Logistic Regression and the Feature Scaling Ensemble

A new groove toward optimality for linear classification

Dr. Dave Guggenheim
Towards Data Science

--

Photo by Josh Sorenson on Unsplash

Principle Researcher: Dave Guggenheim / Contributor: Utsav Vachhani

The Down Beat

This work is a continuation of our earlier research into feature scaling (see here: The Mystery of Feature Scaling is Finally Solved | by Dave Guggenheim | Towards Data Science). In this project, we’ll examine the effect of 15 different scaling methods across 60 datasets using ridge-regularized logistic regression.

We will show how powerful regularization can be, with the accuracy of many datasets unaffected by the choice of feature scaling. But, as with the original work, feature scaling ensembles offer dramatic improvements, in this case especially with multiclass targets.

Model Definition

We chose the L2 (ridge or Tikhonov-Miller) regularization for logistic regression to satisfy the scaled data requirement. It adds a penalty that is the sum of the squared value of the coefficients. This is particularly useful in dealing with multicollinearity and considers variable importance when penalizing less significant variables in the model.

All models in this research were constructed using the LogisticRegressionCV algorithm from the sci-kit learn library. All models were also 10-fold cross-validated with stratified sampling. Each binary classification model was run with the following hyperparameters:

1) penalty = ‘l2’

2) cs = 100

3) solver = ‘liblinear’

4) class_weight = ‘balanced’

5) cv = 10

6) max_iter = 5000

7) scoring = ‘accuracy’

8) random_state = 1

Multiclass classification models (indicated with an asterisk in the results tables) were tuned in this fashion:

1) penalty = ‘l2’

2) cs = 100

3) solver = ‘lbfgs’

4) class_weight = ‘balanced’

5) cv = 10

6) max_iter = 20000

7) scoring = ‘accuracy’

8) random_state = 1

9) multiclass = ‘multinomial’

The L2 penalizing factor here addresses the inefficiency in a predictive model when using training data and testing data. As models with higher number of predictors face an overfitting issue, ridge regression, which uses the L2 regularizer, can utilize the squared coefficient penalty to prevent it.

All other hyperparameters were left to their respective default values. All models were constructed with feature-scaled data using these scaling algorithms (sci-kit learn packages are named in parentheses):

a. Standardization (StandardScaler)

b. L2 Normalization (Normalizer; norm=’l2')

c. Robust (RobustScaler; quantile_range=(25.0, 75.0), with_centering=True, with_scaling=True)

d. Normalization (MinMaxScaler; feature_range = multiple values (see below))

d1. feature_range = (-1, 1)

d2. feature_range = (0, 1)

d3. feature_range = (0, 2)

d4. feature_range = (0, 3)

d5. feature_range = (0, 4)

d6. feature_range = (0, 5)

d7. feature_range = (0, 6)

d8. feature_range = (0, 7)

d9. feature_range = (0, 8)

d10. feature_range = (0, 9)

e. Ensemble w/StackingClassifier: StandardScaler + Norm(0,9) [see Feature Scaling Ensembles for more info]
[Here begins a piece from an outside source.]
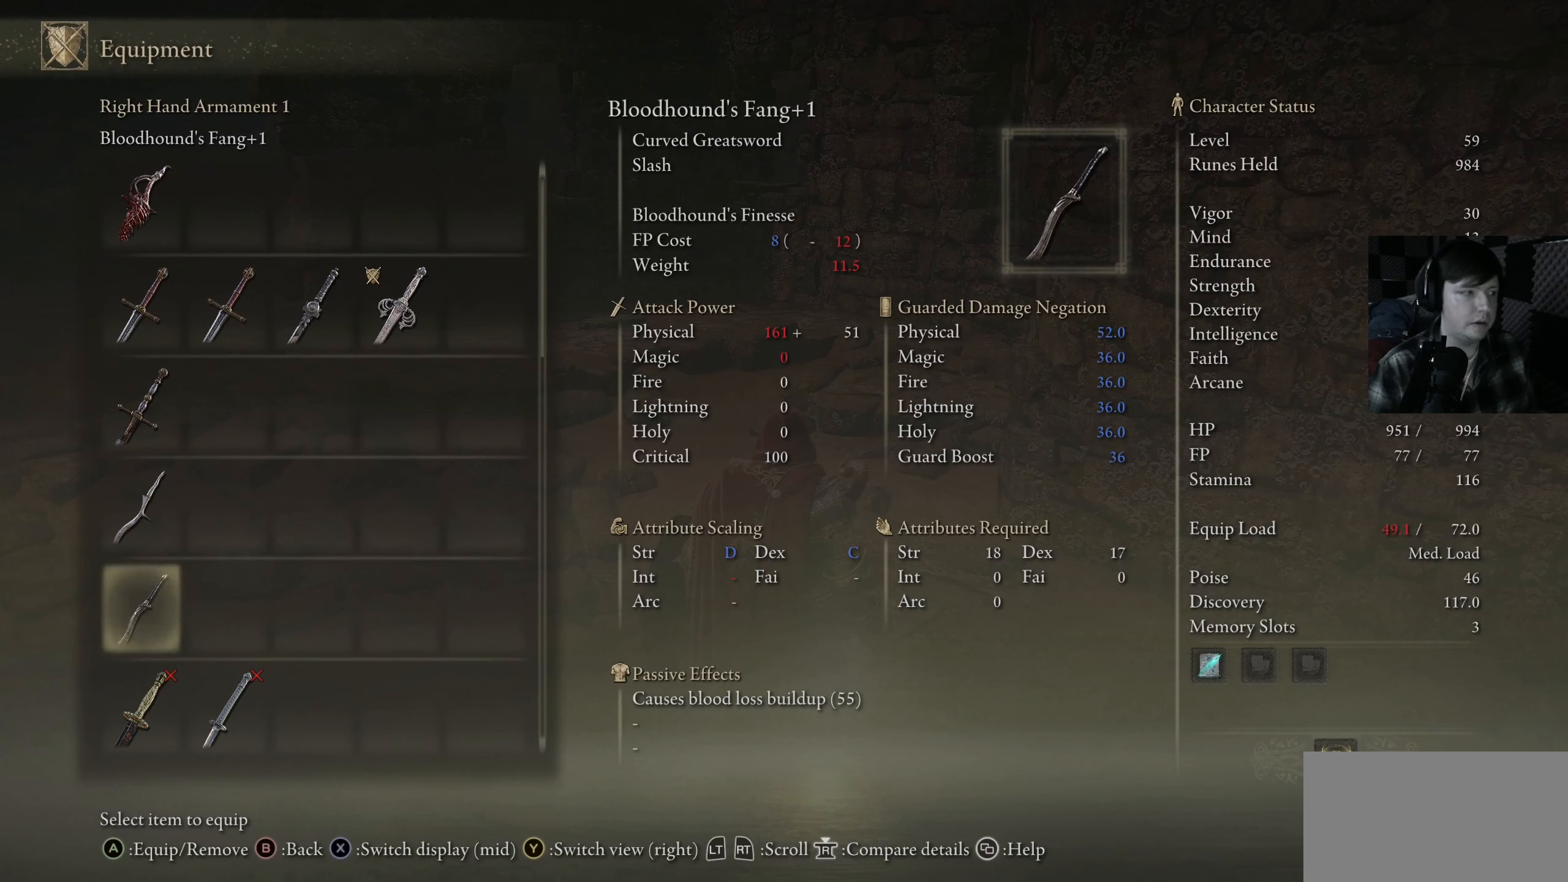
{"buttons": ["A"], "left_stick": "center", "right_stick": "center", "events": [[116, "DPAD_DOWN", "up"], [266, "DPAD_UP", "down"], [383, "DPAD_UP", "up"], [483, "A", "down"]]}
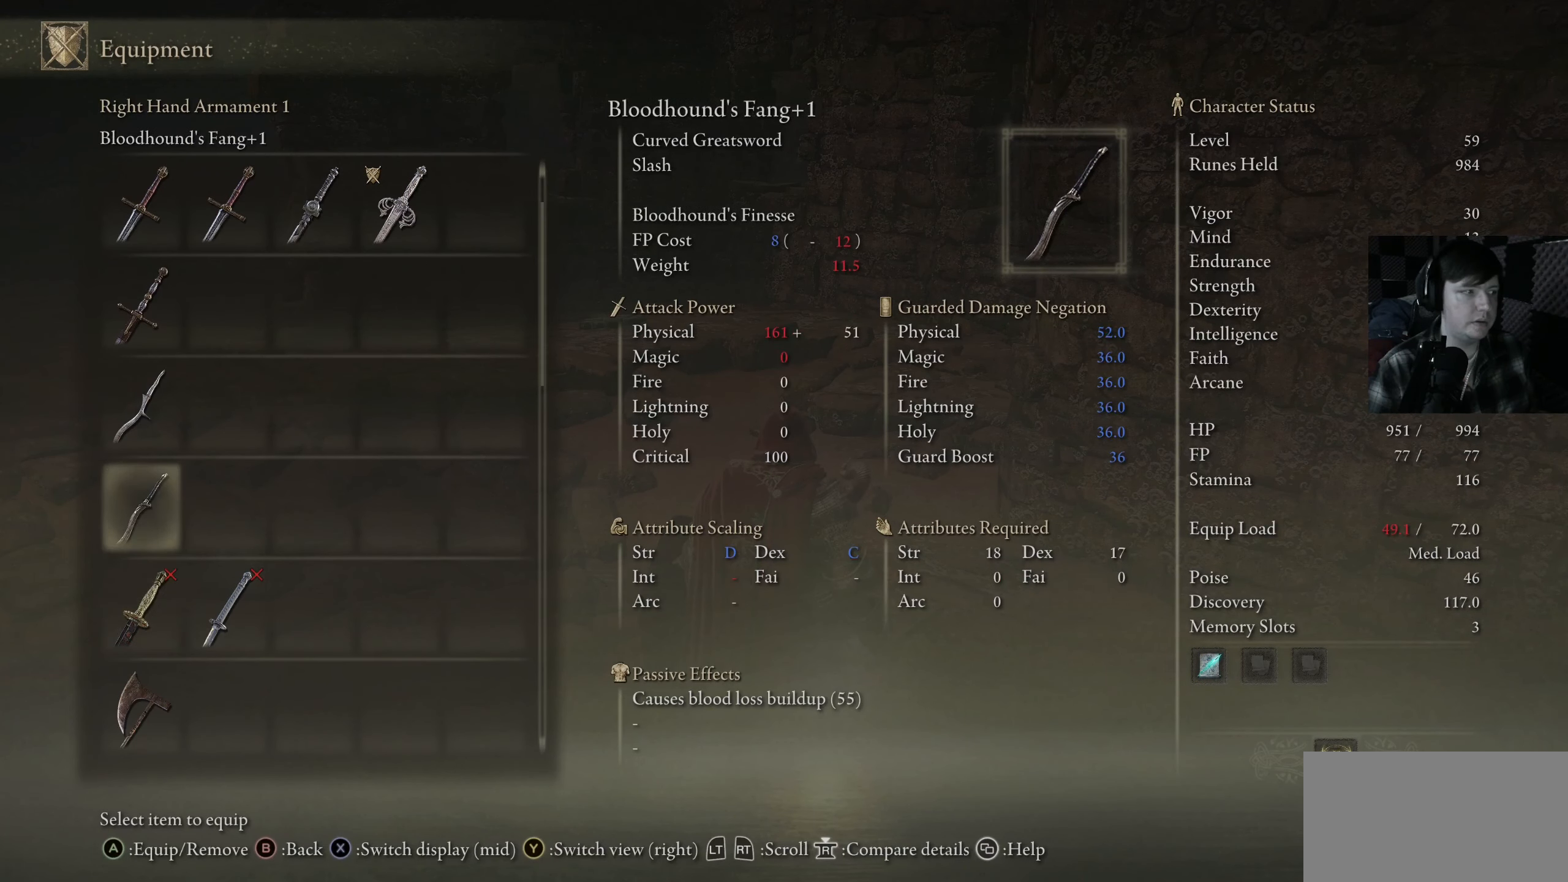
{"buttons": [], "left_stick": "center", "right_stick": "center", "events": [[116, "A", "up"]]}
f. Ensemble w/StackingClassifier: StandardScaler + RobustScaler [see Feature Scaling Ensembles for more info]

With the exception of the ensembles, scaling methods were applied to the training predictors using ‘fit_transform’ and then to the test predictors using ‘transform’ as specified by numerous sources (e.g., Géron, 2019, pg. 66; Müller & Guido, 2016, pg. 139; Shmueli, Bruce, et al., 2019, pg. 33; Should scaling be done on both training data and test data for machine learning? — Quora) and provided for by scikit learn for all feature scaling algorithms. However, because of their design, the ensembles were forced to predict on raw test data as sequentially chaining scaling algorithms results in only the final stage appearing as the outcome, and that doesn’t even resolve the replica condition of two parallel scaling paths combining into one via modeling.

In cases where there were fewer than 12 samples per predictor, we limited the test partition to no less than 10% of the population (Shmueli, Bruce, et al., 2019, pg. 29). In cases where there were enough samples for reasonable predictive accuracy as determined by the sample complexity generalization error, we used a uniform 50% test partition size. Between these two boundaries, we adjusted the test size to limit the generalization test error in a tradeoff with training sample size (Abu-Mostafa, Magdon-Ismail, & Lin, 2012, pg. 57). For multiclass data, if there were fewer than 12 samples per categorical level in the target variable, those levels were dropped prior to modeling.

Any missing values were imputed using the MissForest algorithm due to its robustness in the face of multicollinearity, outliers, and noise. Categorical predictors were one-hot encoded using pandas get_dummies function with dropped subtypes (drop_first=True). Low-information variables (e.g., ID numbers, etc.) were dropped prior to the train/test partition.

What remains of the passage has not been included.